The task - The count of lines below that include the string "Xbox" is the whole answer; write it alone.

Given entries -
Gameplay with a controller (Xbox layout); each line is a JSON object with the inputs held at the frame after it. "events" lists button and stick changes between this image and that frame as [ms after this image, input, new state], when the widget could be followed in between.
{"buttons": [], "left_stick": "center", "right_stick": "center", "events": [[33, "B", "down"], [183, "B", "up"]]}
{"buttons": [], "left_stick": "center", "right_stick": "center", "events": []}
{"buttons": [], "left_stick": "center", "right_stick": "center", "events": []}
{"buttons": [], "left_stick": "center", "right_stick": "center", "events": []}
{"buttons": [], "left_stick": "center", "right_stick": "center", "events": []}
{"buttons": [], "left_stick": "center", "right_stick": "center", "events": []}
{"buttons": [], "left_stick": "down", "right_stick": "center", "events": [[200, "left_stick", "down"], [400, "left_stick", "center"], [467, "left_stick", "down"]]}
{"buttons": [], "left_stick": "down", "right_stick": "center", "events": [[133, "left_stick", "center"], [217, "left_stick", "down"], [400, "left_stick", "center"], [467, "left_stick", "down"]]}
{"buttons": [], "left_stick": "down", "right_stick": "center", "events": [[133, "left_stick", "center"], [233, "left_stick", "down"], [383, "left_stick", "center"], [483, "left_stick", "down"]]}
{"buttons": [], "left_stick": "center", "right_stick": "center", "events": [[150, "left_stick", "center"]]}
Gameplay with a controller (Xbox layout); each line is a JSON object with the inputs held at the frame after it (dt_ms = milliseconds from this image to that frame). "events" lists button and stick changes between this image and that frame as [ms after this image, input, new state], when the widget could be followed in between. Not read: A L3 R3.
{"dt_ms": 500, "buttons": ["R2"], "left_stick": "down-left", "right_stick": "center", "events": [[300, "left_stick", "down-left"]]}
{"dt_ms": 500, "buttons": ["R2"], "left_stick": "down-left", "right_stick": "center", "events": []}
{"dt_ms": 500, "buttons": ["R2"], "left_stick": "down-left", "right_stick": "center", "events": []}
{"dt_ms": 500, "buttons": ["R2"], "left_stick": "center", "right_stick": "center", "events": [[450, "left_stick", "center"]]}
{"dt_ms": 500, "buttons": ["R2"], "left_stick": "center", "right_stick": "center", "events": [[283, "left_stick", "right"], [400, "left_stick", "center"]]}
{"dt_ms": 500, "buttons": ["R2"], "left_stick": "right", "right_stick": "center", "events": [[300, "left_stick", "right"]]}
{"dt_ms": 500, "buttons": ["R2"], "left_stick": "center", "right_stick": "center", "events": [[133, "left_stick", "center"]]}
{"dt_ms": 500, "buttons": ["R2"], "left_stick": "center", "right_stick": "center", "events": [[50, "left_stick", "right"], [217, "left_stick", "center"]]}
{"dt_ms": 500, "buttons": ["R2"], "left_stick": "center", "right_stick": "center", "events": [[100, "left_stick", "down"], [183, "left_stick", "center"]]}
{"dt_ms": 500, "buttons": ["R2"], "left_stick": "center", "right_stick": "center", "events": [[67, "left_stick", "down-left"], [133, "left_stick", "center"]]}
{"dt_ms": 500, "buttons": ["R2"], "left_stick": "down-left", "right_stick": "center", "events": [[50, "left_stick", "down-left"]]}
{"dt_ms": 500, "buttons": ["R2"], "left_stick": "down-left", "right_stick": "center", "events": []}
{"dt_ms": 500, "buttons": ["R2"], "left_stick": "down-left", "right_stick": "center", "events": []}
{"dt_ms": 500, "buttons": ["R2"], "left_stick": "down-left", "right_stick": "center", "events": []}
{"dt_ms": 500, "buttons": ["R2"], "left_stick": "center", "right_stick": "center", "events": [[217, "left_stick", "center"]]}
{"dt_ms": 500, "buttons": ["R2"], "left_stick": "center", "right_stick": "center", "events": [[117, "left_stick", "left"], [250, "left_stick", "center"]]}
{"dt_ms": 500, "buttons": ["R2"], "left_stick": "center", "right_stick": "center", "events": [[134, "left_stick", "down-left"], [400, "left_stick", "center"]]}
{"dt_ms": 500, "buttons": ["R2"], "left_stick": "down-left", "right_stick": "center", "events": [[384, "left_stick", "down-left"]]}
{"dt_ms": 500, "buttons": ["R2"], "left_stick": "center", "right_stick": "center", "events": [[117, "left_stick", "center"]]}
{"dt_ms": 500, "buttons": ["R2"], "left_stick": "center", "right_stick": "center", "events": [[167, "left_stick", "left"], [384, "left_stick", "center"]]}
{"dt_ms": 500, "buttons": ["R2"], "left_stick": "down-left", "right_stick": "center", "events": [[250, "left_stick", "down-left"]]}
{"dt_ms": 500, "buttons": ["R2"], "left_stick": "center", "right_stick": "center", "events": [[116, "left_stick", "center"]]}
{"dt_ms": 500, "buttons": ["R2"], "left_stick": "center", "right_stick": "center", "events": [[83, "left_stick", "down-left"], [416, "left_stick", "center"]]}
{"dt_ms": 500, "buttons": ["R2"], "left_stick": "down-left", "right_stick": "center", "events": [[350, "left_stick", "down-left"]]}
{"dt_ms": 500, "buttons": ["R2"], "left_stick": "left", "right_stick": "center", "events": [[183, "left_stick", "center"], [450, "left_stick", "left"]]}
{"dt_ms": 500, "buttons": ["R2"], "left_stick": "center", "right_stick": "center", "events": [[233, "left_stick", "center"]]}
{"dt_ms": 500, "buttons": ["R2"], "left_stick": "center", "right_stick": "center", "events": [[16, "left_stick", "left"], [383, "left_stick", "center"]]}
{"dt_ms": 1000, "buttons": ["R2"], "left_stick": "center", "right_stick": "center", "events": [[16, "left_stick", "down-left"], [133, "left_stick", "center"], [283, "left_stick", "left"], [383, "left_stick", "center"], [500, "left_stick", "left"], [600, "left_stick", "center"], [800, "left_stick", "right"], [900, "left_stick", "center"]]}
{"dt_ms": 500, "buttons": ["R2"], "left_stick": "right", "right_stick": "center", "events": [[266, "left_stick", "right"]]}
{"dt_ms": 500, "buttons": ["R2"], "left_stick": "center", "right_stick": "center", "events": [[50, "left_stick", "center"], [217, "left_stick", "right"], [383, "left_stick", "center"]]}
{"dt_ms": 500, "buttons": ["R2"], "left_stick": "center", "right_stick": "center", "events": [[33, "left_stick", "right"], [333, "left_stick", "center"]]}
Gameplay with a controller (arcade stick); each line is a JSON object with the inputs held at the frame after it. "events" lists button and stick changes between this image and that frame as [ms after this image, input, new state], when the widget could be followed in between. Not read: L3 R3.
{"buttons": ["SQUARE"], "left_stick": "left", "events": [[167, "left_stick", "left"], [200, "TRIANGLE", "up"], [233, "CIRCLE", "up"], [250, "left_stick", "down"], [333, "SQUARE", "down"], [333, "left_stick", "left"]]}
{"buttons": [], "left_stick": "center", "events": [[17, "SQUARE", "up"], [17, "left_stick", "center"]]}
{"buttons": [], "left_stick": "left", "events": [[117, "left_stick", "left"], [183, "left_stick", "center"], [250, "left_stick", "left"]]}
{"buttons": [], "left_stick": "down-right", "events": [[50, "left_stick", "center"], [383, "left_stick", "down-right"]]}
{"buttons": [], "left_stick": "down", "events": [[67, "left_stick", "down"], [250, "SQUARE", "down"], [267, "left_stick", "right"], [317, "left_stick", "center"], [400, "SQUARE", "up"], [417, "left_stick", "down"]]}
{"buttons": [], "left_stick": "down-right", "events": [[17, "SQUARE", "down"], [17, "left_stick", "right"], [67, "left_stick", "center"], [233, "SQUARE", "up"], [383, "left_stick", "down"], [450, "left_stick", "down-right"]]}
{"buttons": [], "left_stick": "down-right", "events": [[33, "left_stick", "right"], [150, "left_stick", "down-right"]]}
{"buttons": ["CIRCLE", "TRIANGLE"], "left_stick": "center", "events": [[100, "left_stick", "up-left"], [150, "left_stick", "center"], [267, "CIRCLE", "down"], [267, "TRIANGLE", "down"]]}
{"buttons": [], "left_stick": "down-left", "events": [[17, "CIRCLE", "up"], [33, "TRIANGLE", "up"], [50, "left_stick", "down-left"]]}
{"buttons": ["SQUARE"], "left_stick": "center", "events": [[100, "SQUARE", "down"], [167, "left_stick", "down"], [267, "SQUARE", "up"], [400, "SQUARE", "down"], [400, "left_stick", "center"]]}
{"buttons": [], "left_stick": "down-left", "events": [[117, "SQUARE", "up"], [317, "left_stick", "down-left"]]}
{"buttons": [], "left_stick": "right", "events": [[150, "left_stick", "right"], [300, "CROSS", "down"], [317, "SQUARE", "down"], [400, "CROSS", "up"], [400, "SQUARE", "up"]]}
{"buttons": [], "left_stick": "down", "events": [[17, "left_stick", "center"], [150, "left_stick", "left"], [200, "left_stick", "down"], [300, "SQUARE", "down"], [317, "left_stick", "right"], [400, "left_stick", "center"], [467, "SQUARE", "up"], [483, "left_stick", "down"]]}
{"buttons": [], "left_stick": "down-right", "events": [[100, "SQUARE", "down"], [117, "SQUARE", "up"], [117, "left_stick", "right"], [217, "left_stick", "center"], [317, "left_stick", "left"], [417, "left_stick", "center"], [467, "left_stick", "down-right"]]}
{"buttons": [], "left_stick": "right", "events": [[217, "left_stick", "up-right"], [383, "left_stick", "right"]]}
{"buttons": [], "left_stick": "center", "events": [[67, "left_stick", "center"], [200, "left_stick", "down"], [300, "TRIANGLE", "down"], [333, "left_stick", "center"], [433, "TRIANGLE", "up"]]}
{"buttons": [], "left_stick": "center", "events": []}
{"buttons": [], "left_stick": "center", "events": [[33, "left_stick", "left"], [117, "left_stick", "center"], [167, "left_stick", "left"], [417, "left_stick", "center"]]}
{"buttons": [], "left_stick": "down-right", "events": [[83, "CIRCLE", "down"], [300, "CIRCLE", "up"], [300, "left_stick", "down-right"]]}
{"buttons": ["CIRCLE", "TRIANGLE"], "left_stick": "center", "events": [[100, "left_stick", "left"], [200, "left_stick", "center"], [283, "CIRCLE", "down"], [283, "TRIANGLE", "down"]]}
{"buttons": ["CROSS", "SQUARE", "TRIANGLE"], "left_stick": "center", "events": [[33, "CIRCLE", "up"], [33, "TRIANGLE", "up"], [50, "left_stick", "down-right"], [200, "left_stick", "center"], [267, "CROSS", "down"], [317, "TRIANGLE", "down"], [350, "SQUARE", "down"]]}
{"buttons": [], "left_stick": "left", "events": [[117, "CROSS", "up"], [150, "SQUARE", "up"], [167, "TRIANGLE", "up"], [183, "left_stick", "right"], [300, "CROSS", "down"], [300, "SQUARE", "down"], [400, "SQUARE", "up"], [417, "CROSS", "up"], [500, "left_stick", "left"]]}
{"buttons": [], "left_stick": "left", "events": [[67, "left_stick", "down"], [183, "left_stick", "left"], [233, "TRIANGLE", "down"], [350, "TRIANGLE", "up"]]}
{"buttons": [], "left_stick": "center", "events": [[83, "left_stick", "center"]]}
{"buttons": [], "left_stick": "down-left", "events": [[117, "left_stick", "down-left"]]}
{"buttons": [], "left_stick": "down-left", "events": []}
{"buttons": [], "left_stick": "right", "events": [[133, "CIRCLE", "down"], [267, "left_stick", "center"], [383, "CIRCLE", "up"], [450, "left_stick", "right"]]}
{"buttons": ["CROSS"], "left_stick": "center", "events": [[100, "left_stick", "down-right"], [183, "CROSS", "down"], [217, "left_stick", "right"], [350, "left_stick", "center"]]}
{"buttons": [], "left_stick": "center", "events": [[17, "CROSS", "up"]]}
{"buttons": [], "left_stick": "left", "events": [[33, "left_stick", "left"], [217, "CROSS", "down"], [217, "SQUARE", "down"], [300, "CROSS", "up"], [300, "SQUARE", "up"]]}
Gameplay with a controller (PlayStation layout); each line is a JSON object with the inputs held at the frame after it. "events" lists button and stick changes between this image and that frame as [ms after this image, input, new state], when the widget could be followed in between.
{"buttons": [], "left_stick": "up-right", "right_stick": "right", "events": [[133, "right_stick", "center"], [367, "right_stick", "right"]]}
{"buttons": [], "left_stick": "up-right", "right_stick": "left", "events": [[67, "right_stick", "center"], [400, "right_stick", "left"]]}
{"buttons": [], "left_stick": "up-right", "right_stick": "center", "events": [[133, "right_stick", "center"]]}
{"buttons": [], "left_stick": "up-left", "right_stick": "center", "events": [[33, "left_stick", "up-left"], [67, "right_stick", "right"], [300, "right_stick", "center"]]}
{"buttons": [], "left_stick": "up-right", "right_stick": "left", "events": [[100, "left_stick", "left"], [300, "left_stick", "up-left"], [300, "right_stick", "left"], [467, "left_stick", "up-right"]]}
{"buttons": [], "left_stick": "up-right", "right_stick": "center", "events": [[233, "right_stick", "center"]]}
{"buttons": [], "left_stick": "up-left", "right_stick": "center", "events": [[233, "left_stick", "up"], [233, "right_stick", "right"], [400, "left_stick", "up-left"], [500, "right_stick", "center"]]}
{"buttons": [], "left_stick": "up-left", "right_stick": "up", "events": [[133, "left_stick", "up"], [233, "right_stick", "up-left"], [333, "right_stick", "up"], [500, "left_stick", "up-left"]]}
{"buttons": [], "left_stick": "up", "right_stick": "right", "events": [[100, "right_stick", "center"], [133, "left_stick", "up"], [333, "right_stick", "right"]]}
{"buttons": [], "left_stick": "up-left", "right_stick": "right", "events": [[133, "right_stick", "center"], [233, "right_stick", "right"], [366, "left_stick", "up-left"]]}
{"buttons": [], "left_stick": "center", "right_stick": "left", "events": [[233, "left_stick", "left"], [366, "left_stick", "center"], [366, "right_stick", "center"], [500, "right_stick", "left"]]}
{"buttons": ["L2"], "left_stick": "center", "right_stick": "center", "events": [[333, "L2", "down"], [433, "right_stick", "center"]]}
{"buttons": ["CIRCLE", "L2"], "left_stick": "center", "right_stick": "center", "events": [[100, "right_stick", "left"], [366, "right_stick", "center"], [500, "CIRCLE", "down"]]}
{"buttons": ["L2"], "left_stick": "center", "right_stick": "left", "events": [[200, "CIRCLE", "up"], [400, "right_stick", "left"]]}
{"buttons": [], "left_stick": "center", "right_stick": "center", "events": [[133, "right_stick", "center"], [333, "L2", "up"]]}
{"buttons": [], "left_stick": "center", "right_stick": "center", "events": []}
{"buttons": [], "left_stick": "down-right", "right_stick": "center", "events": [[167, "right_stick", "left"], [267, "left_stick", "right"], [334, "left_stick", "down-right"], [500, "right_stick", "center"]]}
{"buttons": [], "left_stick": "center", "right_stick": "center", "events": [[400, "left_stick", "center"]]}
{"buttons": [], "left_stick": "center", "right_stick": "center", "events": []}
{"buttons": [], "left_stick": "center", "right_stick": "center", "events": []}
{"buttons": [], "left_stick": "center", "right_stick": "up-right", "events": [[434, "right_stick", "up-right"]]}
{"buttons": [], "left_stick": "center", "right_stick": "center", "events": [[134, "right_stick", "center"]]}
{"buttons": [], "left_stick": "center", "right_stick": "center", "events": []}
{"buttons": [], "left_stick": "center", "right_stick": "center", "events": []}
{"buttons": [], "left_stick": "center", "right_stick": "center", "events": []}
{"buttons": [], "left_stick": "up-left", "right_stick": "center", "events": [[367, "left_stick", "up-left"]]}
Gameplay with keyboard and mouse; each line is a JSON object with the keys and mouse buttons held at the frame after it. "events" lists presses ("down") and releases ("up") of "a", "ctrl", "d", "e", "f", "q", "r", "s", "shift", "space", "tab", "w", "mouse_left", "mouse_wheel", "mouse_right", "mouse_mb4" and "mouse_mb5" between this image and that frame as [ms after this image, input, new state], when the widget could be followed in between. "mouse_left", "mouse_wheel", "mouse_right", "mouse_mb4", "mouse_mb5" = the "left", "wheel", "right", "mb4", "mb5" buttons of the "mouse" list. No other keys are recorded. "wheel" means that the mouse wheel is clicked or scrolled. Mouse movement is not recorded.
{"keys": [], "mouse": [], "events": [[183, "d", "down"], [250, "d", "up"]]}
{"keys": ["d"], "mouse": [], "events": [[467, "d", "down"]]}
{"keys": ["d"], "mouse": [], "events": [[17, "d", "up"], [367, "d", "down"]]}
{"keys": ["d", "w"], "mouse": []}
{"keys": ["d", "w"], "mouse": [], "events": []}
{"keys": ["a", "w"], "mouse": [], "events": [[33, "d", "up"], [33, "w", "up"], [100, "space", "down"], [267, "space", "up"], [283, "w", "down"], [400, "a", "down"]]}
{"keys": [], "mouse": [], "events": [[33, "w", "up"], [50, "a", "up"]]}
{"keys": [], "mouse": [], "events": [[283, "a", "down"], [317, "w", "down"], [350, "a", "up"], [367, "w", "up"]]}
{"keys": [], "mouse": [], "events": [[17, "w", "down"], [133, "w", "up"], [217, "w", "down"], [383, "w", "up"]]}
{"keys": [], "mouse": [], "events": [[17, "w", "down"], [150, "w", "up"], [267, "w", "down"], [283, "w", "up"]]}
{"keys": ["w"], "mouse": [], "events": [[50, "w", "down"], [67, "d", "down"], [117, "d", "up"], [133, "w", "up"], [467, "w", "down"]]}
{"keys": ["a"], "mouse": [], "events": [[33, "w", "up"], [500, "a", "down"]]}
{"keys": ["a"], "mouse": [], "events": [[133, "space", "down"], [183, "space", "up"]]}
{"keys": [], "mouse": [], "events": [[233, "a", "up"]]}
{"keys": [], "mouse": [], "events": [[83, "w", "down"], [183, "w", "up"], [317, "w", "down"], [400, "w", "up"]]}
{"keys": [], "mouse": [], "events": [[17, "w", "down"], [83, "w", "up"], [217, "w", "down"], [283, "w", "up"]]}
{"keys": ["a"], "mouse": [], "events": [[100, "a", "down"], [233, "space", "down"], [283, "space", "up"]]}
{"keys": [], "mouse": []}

Result - 2